CONSIGNE |
Convertissez toutes les lignes des items ci-dessous en une liste JSON de chaînes, à raison d'une chaîne par ligne, sans les lignes vides.

◆ ◆ ◆ ◆

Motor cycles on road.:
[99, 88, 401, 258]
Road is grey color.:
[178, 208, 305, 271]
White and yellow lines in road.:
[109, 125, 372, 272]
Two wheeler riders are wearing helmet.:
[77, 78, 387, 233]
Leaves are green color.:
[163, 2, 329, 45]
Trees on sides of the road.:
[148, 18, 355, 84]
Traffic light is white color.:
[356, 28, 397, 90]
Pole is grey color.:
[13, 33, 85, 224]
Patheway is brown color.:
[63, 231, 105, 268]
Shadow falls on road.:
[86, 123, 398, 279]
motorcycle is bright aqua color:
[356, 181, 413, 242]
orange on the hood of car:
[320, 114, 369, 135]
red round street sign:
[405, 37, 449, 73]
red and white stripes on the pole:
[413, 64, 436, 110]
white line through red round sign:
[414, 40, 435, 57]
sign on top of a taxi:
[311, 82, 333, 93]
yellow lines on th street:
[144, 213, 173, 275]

◆ ◆ ◆ ◆

CORRIGÉ |
[
  "Motor cycles on road.:",
  "[99, 88, 401, 258]",
  "Road is grey color.:",
  "[178, 208, 305, 271]",
  "White and yellow lines in road.:",
  "[109, 125, 372, 272]",
  "Two wheeler riders are wearing helmet.:",
  "[77, 78, 387, 233]",
  "Leaves are green color.:",
  "[163, 2, 329, 45]",
  "Trees on sides of the road.:",
  "[148, 18, 355, 84]",
  "Traffic light is white color.:",
  "[356, 28, 397, 90]",
  "Pole is grey color.:",
  "[13, 33, 85, 224]",
  "Patheway is brown color.:",
  "[63, 231, 105, 268]",
  "Shadow falls on road.:",
  "[86, 123, 398, 279]",
  "motorcycle is bright aqua color:",
  "[356, 181, 413, 242]",
  "orange on the hood of car:",
  "[320, 114, 369, 135]",
  "red round street sign:",
  "[405, 37, 449, 73]",
  "red and white stripes on the pole:",
  "[413, 64, 436, 110]",
  "white line through red round sign:",
  "[414, 40, 435, 57]",
  "sign on top of a taxi:",
  "[311, 82, 333, 93]",
  "yellow lines on th street:",
  "[144, 213, 173, 275]"
]